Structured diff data
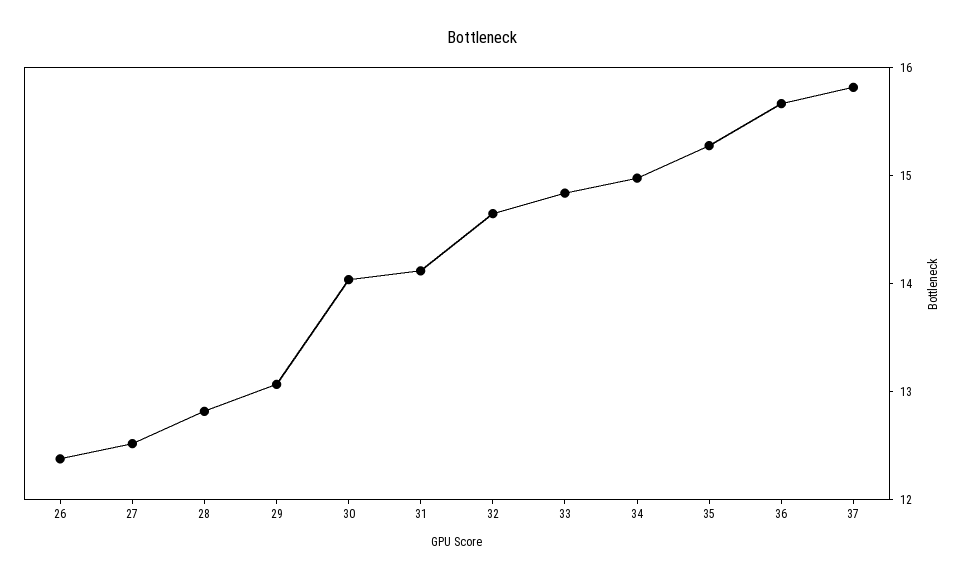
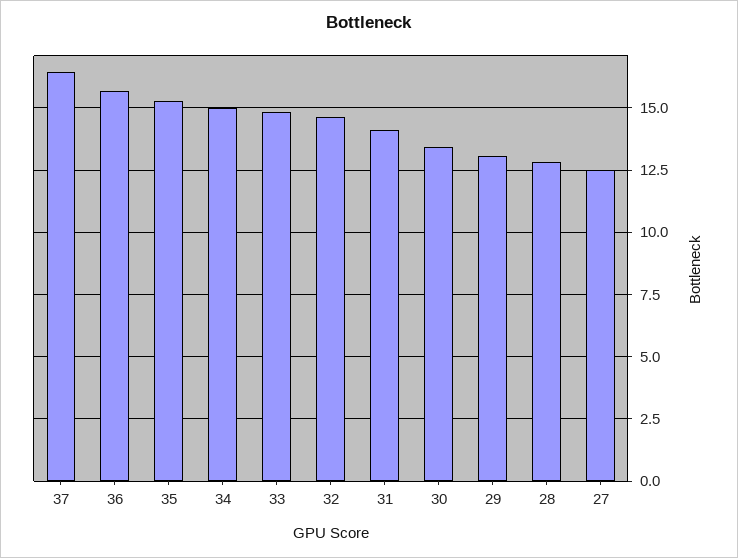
26: 12.4 -> none
30: 14 -> 13.5
37: 15.8 -> 16.5

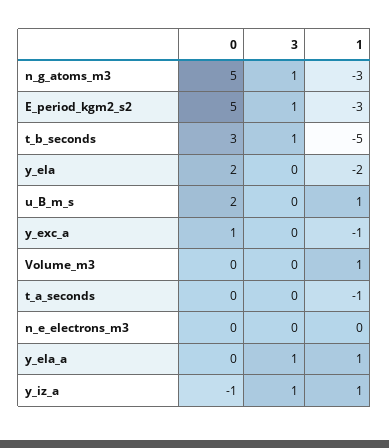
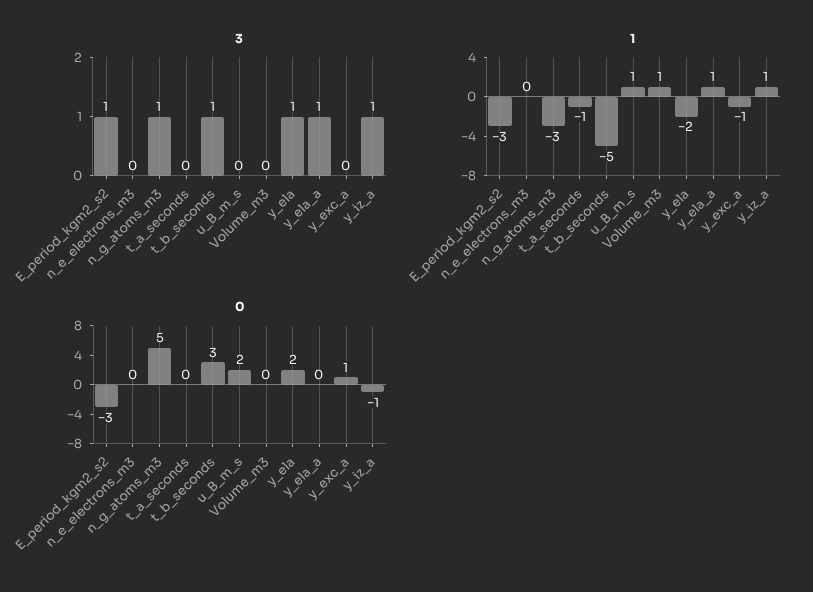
0, E_period_kgm2_s2: 5 -> -3
3, y_ela: 0 -> 1

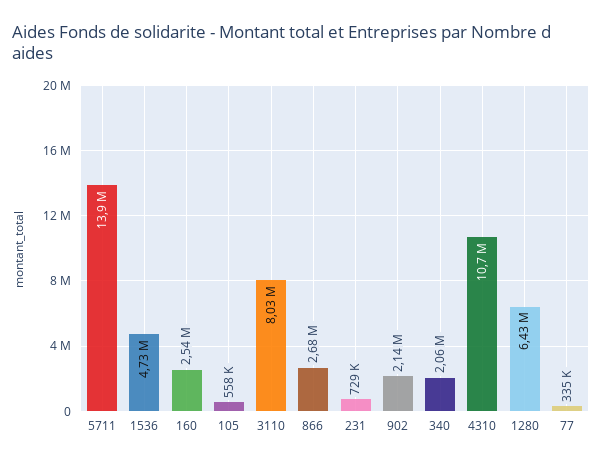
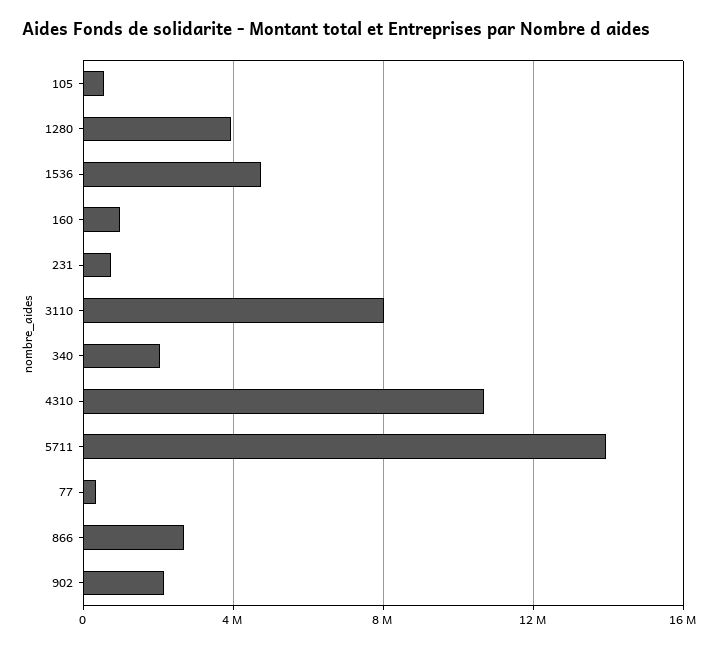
160: 2540000 -> 1000000
1280: 6430000 -> 4000000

### Aim of the exercise
Copy out every entry above, character for character, excluding pictures.

### Solution to this exercise
26: 12.4 -> none
30: 14 -> 13.5
37: 15.8 -> 16.5

0, E_period_kgm2_s2: 5 -> -3
3, y_ela: 0 -> 1

160: 2540000 -> 1000000
1280: 6430000 -> 4000000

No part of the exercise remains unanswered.